Record extracts>
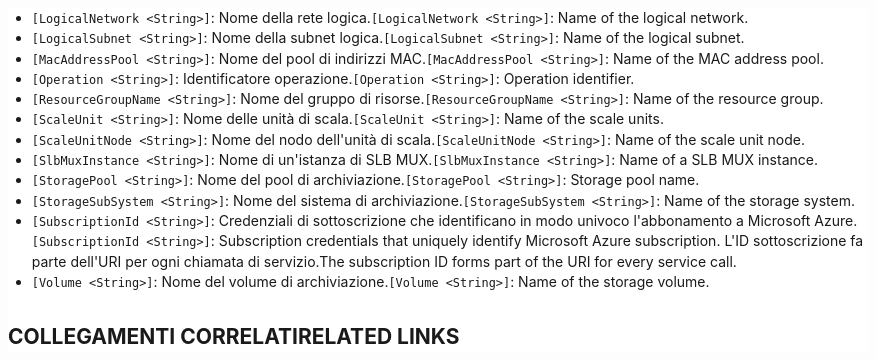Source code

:   - <span data-ttu-id="dbfbb-160">`[LogicalNetwork <String>]`: Nome della rete logica.</span><span class="sxs-lookup"><span data-stu-id="dbfbb-160">`[LogicalNetwork <String>]`: Name of the logical network.</span></span>
  - <span data-ttu-id="dbfbb-161">`[LogicalSubnet <String>]`: Nome della subnet logica.</span><span class="sxs-lookup"><span data-stu-id="dbfbb-161">`[LogicalSubnet <String>]`: Name of the logical subnet.</span></span>
  - <span data-ttu-id="dbfbb-162">`[MacAddressPool <String>]`: Nome del pool di indirizzi MAC.</span><span class="sxs-lookup"><span data-stu-id="dbfbb-162">`[MacAddressPool <String>]`: Name of the MAC address pool.</span></span>
  - <span data-ttu-id="dbfbb-163">`[Operation <String>]`: Identificatore operazione.</span><span class="sxs-lookup"><span data-stu-id="dbfbb-163">`[Operation <String>]`: Operation identifier.</span></span>
  - <span data-ttu-id="dbfbb-164">`[ResourceGroupName <String>]`: Nome del gruppo di risorse.</span><span class="sxs-lookup"><span data-stu-id="dbfbb-164">`[ResourceGroupName <String>]`: Name of the resource group.</span></span>
  - <span data-ttu-id="dbfbb-165">`[ScaleUnit <String>]`: Nome delle unità di scala.</span><span class="sxs-lookup"><span data-stu-id="dbfbb-165">`[ScaleUnit <String>]`: Name of the scale units.</span></span>
  - <span data-ttu-id="dbfbb-166">`[ScaleUnitNode <String>]`: Nome del nodo dell'unità di scala.</span><span class="sxs-lookup"><span data-stu-id="dbfbb-166">`[ScaleUnitNode <String>]`: Name of the scale unit node.</span></span>
  - <span data-ttu-id="dbfbb-167">`[SlbMuxInstance <String>]`: Nome di un'istanza di SLB MUX.</span><span class="sxs-lookup"><span data-stu-id="dbfbb-167">`[SlbMuxInstance <String>]`: Name of a SLB MUX instance.</span></span>
  - <span data-ttu-id="dbfbb-168">`[StoragePool <String>]`: Nome del pool di archiviazione.</span><span class="sxs-lookup"><span data-stu-id="dbfbb-168">`[StoragePool <String>]`: Storage pool name.</span></span>
  - <span data-ttu-id="dbfbb-169">`[StorageSubSystem <String>]`: Nome del sistema di archiviazione.</span><span class="sxs-lookup"><span data-stu-id="dbfbb-169">`[StorageSubSystem <String>]`: Name of the storage system.</span></span>
  - <span data-ttu-id="dbfbb-170">`[SubscriptionId <String>]`: Credenziali di sottoscrizione che identificano in modo univoco l'abbonamento a Microsoft Azure.</span><span class="sxs-lookup"><span data-stu-id="dbfbb-170">`[SubscriptionId <String>]`: Subscription credentials that uniquely identify Microsoft Azure subscription.</span></span> <span data-ttu-id="dbfbb-171">L'ID sottoscrizione fa parte dell'URI per ogni chiamata di servizio.</span><span class="sxs-lookup"><span data-stu-id="dbfbb-171">The subscription ID forms part of the URI for every service call.</span></span>
  - <span data-ttu-id="dbfbb-172">`[Volume <String>]`: Nome del volume di archiviazione.</span><span class="sxs-lookup"><span data-stu-id="dbfbb-172">`[Volume <String>]`: Name of the storage volume.</span></span>

## <span data-ttu-id="dbfbb-173">COLLEGAMENTI CORRELATI</span><span class="sxs-lookup"><span data-stu-id="dbfbb-173">RELATED LINKS</span></span>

What to produce> Give back the lines above unchanged, from the line with "the logical network.</span></span>" to the line with "scale unit node.</span></span>", including both of those lines.

Output of the task>
:   - <span data-ttu-id="dbfbb-160">`[LogicalNetwork <String>]`: Nome della rete logica.</span><span class="sxs-lookup"><span data-stu-id="dbfbb-160">`[LogicalNetwork <String>]`: Name of the logical network.</span></span>
  - <span data-ttu-id="dbfbb-161">`[LogicalSubnet <String>]`: Nome della subnet logica.</span><span class="sxs-lookup"><span data-stu-id="dbfbb-161">`[LogicalSubnet <String>]`: Name of the logical subnet.</span></span>
  - <span data-ttu-id="dbfbb-162">`[MacAddressPool <String>]`: Nome del pool di indirizzi MAC.</span><span class="sxs-lookup"><span data-stu-id="dbfbb-162">`[MacAddressPool <String>]`: Name of the MAC address pool.</span></span>
  - <span data-ttu-id="dbfbb-163">`[Operation <String>]`: Identificatore operazione.</span><span class="sxs-lookup"><span data-stu-id="dbfbb-163">`[Operation <String>]`: Operation identifier.</span></span>
  - <span data-ttu-id="dbfbb-164">`[ResourceGroupName <String>]`: Nome del gruppo di risorse.</span><span class="sxs-lookup"><span data-stu-id="dbfbb-164">`[ResourceGroupName <String>]`: Name of the resource group.</span></span>
  - <span data-ttu-id="dbfbb-165">`[ScaleUnit <String>]`: Nome delle unità di scala.</span><span class="sxs-lookup"><span data-stu-id="dbfbb-165">`[ScaleUnit <String>]`: Name of the scale units.</span></span>
  - <span data-ttu-id="dbfbb-166">`[ScaleUnitNode <String>]`: Nome del nodo dell'unità di scala.</span><span class="sxs-lookup"><span data-stu-id="dbfbb-166">`[ScaleUnitNode <String>]`: Name of the scale unit node.</span></span>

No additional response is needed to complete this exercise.